# Rifle range



## filly (Apr 20, 2009)

Any 100 yard rifle ranges out there around Virginia Beach besides C2 Shooting Center? Nice enough place, but I'm not a fan of charging by the hour. I'm used to paying $10 and having at it. C2 charges you about $12/hour, and that's the military rate. That adds up, and I feel like I'm under pressure to get done quickly. Any recommendations in eastern VA?


----------



## sparky27 (Jul 8, 2008)

Chickahominy Wildlife Management Area which is located just east of Williamsburg has a 100yd range. its about an hour drive from VA beach. i used it just prior to deer season to sight in my muzzeloader and is at no charge. there are no facilities out there so dont forget to bring anything. 

good luck out there.

The Chickahominy Wildlife Management Area is most readily approached from state route 5 eight miles east of Charles City Courthouse, at Rustic. Here, take route 623 north. The area may also be approached from U.S. Route 60 at Providence Forge by taking State Highway 155 south; then left onto route 614;, left again on 615 and bear right onto 623. Consult the map for greater detail.

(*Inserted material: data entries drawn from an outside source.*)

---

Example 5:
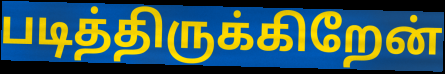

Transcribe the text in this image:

படித்திருக்கிறேன்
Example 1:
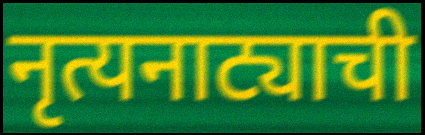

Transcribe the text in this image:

नृत्यनाट्याची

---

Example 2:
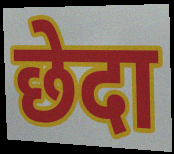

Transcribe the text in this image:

छेदा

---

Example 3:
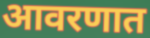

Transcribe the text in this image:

आवरणात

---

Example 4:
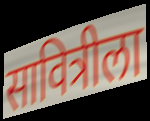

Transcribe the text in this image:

सावित्रीला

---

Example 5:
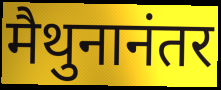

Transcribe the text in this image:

मैथुनानंतर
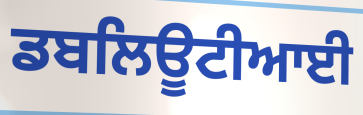
ਡਬਲਿਊਟੀਆਈ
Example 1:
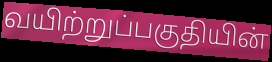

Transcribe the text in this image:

வயிற்றுப்பகுதியின்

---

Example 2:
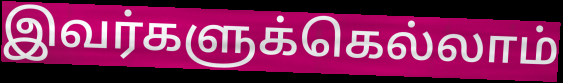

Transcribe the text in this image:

இவர்களுக்கெல்லாம்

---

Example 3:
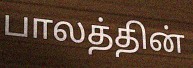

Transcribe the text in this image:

பாலத்தின்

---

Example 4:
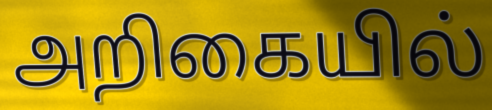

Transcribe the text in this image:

அறிகையில்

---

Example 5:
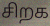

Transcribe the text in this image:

சிறக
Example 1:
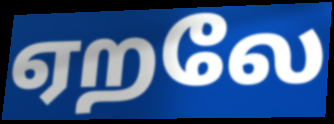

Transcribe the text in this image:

ஏறலே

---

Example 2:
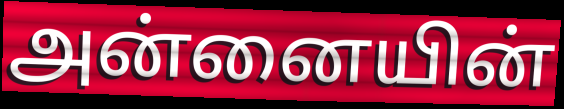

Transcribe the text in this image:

அன்னையின்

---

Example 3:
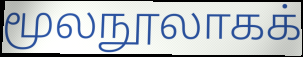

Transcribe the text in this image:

மூலநூலாகக்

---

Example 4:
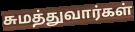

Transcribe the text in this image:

சுமத்துவார்கள்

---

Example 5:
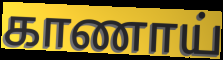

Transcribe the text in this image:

காணாய்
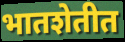
भातशेतीत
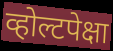
व्होल्टपेक्षा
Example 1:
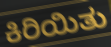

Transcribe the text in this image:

ಕಿರಿಯಿತು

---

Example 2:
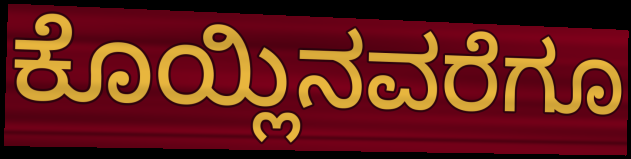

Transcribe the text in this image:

ಕೊಯ್ಲಿನವರೆಗೂ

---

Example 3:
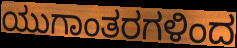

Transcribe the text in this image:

ಯುಗಾಂತರಗಳಿಂದ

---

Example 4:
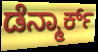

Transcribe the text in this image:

ಡೆನ್ಮಾರ್ಕ್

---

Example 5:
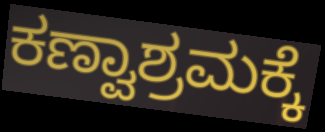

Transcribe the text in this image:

ಕಣ್ವಾಶ್ರಮಕ್ಕೆ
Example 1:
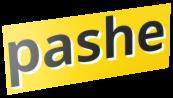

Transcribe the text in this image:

pashe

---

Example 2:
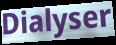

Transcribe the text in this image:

Dialyser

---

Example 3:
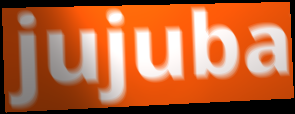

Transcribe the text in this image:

jujuba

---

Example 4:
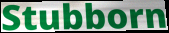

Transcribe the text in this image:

Stubborn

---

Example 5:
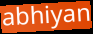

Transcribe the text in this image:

abhiyan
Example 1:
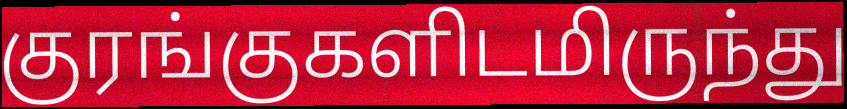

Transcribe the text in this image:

குரங்குகளிடமிருந்து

here's the link, http://www.dgif.virginia.gov/wmas/detail.asp?pid=1


----------



## filly (Apr 20, 2009)

you da man, thanks. an hour, huh? not too bad.


----------



## sparky27 (Jul 8, 2008)

yeah, its a bit of a drive but is worth it. its quiet and out of the way from everything. be sure and take your own targets.

good luck out there.


----------



## chriscustom (Jun 17, 2006)

*Creeds*

There is one in creeds Im not sure of the name but you can go to 200 yards
here is the # 757-426-9953


----------



## filly (Apr 20, 2009)

thanks, chris. i'll call, but isn't that C2?


----------



## chriscustom (Jun 17, 2006)

Not sure but they charge 15.00 per day I think


----------



## Burnsie (Jul 20, 2009)

filly said:


> thanks, chris. i'll call, but isn't that C2?


Yes, that is C2's number.

-Burnsie


----------